While the DeWeerds and their families waited and worked, fighting their secret war of resistance, Patterson and the Second Canadian Infantry Division trained in Britain and then began fighting in France. Patterson participated in Operation Overlord, which began when Allied forces invaded Normandy on D-Day: June 6, 1944. As a signalman, Patterson followed the first soldiers a few days after D-Day to facilitate communication among different military divisions. 

After Operation Overlord, Patterson spent much of June and July running messages in motorcycles and Jeeps for the Battle of Caen. The Allies had intended to take the French city on June 6, but found it heavily defended.
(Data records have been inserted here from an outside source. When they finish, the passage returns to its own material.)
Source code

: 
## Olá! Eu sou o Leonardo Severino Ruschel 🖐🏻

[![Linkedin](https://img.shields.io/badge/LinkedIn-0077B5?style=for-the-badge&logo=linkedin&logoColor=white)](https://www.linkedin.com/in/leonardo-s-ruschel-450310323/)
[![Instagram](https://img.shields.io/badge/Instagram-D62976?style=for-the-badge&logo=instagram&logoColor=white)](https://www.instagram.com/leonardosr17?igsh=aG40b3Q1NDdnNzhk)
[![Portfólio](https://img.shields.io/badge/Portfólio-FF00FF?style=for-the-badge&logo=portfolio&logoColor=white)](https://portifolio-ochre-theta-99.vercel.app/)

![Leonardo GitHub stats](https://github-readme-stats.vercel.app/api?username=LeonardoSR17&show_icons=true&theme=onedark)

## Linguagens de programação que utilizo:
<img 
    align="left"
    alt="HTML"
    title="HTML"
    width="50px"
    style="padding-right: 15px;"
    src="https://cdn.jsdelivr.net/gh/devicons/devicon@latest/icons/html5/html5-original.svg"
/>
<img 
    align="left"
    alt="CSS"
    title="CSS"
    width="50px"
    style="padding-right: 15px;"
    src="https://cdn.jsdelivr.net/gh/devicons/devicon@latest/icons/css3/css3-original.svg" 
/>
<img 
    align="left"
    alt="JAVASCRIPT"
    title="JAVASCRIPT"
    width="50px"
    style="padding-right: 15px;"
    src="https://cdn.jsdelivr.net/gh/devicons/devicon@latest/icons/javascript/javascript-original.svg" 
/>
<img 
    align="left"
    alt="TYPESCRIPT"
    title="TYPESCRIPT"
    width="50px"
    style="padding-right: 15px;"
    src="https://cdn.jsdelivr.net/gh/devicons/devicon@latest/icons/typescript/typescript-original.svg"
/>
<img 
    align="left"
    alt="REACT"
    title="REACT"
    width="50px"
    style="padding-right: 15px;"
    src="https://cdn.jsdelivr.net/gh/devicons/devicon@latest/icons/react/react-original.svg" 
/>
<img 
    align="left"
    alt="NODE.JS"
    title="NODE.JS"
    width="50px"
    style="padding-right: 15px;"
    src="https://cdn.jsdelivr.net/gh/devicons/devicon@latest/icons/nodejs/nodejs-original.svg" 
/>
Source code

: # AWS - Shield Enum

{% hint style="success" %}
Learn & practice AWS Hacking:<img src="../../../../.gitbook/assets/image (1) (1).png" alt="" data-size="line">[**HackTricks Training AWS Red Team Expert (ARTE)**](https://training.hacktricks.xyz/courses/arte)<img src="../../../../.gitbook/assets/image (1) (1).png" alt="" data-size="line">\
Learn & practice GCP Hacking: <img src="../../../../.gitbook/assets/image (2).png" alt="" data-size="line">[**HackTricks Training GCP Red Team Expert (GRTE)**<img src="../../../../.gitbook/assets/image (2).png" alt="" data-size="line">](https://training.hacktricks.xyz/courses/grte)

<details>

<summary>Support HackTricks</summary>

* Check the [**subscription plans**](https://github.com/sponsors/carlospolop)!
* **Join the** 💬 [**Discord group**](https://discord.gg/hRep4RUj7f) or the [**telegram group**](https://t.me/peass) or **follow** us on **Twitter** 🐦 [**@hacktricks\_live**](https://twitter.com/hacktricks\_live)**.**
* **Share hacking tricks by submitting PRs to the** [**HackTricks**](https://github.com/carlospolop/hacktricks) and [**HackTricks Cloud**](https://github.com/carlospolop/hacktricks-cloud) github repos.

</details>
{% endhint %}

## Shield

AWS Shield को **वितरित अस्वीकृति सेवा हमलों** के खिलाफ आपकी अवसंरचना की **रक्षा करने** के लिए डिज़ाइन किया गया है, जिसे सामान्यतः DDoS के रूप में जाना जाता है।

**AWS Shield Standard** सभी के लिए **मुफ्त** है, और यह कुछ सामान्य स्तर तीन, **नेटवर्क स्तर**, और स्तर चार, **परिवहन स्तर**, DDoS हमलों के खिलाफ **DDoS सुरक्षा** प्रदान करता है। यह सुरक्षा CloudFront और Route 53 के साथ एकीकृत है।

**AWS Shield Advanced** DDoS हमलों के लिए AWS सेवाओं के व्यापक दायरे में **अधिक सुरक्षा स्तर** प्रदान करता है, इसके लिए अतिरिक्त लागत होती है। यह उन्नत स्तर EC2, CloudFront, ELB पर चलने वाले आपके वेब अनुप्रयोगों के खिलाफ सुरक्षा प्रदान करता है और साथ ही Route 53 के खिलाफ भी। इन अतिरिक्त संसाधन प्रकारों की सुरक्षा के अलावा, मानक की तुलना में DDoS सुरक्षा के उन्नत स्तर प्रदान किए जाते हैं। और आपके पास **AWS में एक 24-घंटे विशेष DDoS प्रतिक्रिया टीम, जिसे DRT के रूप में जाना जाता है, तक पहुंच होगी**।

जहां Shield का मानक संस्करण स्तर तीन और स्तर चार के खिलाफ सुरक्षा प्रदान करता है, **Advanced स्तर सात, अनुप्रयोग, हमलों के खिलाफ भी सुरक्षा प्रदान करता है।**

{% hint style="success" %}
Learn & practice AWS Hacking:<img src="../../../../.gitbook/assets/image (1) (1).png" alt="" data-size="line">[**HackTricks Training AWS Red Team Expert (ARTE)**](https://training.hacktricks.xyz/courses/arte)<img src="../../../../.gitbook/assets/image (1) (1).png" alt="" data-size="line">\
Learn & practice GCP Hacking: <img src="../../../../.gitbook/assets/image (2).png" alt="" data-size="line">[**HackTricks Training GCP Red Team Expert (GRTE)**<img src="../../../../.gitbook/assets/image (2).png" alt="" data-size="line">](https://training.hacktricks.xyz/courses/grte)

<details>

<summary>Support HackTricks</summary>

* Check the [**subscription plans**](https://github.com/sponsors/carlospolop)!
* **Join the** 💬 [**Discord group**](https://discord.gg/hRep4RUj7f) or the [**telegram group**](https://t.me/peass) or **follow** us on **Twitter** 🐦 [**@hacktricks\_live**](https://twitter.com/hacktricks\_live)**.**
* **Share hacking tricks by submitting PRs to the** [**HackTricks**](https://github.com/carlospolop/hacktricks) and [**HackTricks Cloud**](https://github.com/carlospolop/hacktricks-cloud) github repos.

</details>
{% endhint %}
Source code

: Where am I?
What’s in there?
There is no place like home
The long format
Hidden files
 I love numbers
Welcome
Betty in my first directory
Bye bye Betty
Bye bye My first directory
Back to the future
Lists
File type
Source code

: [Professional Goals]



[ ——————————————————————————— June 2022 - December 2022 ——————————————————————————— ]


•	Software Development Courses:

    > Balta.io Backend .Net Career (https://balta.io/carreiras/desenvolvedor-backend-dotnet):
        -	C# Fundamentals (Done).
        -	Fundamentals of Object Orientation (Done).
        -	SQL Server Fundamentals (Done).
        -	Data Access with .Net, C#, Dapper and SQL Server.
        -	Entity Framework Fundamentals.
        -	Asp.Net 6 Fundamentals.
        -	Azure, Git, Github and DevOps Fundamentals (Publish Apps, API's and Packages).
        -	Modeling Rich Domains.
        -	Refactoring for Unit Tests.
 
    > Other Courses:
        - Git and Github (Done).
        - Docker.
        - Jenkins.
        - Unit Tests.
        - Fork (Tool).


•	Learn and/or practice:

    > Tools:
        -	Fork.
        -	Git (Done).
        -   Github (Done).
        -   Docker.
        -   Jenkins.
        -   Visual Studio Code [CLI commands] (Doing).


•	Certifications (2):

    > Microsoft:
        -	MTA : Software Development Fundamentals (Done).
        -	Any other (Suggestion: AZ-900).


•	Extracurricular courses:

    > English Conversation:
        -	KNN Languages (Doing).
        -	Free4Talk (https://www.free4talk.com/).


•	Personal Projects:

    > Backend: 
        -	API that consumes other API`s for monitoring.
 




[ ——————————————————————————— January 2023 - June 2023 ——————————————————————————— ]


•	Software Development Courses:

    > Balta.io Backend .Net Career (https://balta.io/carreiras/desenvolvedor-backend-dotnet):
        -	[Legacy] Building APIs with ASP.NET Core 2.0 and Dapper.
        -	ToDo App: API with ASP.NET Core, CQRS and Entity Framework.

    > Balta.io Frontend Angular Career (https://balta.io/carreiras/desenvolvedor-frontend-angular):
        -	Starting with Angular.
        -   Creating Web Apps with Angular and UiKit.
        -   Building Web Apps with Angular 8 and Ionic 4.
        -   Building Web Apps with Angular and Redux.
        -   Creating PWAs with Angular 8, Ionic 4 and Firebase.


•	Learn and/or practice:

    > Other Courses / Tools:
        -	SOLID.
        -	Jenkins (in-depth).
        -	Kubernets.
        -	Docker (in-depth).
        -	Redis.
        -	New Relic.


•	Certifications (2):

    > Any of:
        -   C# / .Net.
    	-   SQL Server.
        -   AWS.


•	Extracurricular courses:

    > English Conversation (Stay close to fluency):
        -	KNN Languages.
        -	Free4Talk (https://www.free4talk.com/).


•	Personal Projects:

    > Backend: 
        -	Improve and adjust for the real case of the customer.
The Second Canadian Infantry Division, as a part of the Second Canadian Corps, took the suburbs of Caen on June 20 and the Allies completed the mission July 8.

Patterson remained in Normandy through the summer of 1944, fought in the Battle of the Falaise Gap in August, and crossed the border into Belgium in September. Through the fall of 1944, Patterson fought in the Battle of the Scheldt in northern Belgium and southwestern Holland. In November, he began boarding with a Dutch couple in the outskirts of Nijmegen, a city in the southern province of Gelderland. The signal headquarters were located in the town, so Patterson spent his days working in Nijmegen and came ‘home’ to his hosts to sleep. 

While Patterson spent Christmas with his Dutch hosts, Jennie DeWeerd celebrated her second birthday. She had been born in the wee hours of the morning on Christmas Day of 1942, and remembers her father telling how he “registered (her birth) on December 24 so he could get the ration cards for that week.” The war winters were especially difficult as food was scarce, even on the farms. Many Dutch families, especially in the southern provinces, had little more than tulip bulbs to eat. Jennie’s father used the extra ration cards from his first daughter’s birth to buy food for the Jewish people he was sheltering.

In spring of 1945, Tony DeWeerd, who was around six years old, lived on a farm with a forest behind it. Similar to his future wife’s family, food was basic and limited to staples. Tony remembers, “The Canadian soldiers were camped at the back of our farm.… I remember taking them a dozen eggs and they gave me chocolate and white bread, and of course that was the first time I’d ever had white bread.” These soldiers may well have been friends of Patterson, who spent some time in Drenthe that spring before advancing into Germany for the last weeks of the war.

After six long years of fighting, Patterson had done what few 23-year-olds today could imagine. Patterson, and other Haldimand soldiers, saved the lives of Dutch children like Tony and Jennie DeWeerd and unknowingly built into the culture of his hometown.

As of the 2021 census, 8% of Caledonia’s population was of Dutch heritage. Comparitively, in 1931, before WWII, only 2% of the population was Dutch. 

Hugh Patterson’s story shows how intricately connected Haldimand’s diverse population of immigrant groups is. While the county’s many different cultures have arrived at different times and for different reasons, their stories intersect in beautiful everyday and historic ways.

One such intersection occurred in the late 1940s, when Patterson’s and the DeWeerds’ lives came together again. In December of 1945, Patterson returned home on the RMS Empress of Scotland. A few years later, the DeWeerds also came by ship to Canada, Jennie’s family in 1947 and Tony’s in 1948. 

As the world settled down, so did Patterson. He married, lived in town for a few years, then moved back to McClung Road to raise his nine children just across the road from his childhood farm. Tony and Jennie grew up in their new country, met as young adults, married, and also moved to a farm on McClung Road to raise their family.

Scottish roots and Dutch heritage, Clydesdales and chocolate bars, Haldimand County and the Netherlands – McClung Road holds a deep and long story full of courage, sacrifice, and love. The farms, the flags, and the families on the roads of Caledonia are vibrant reminders of Haldimand’s local and global history.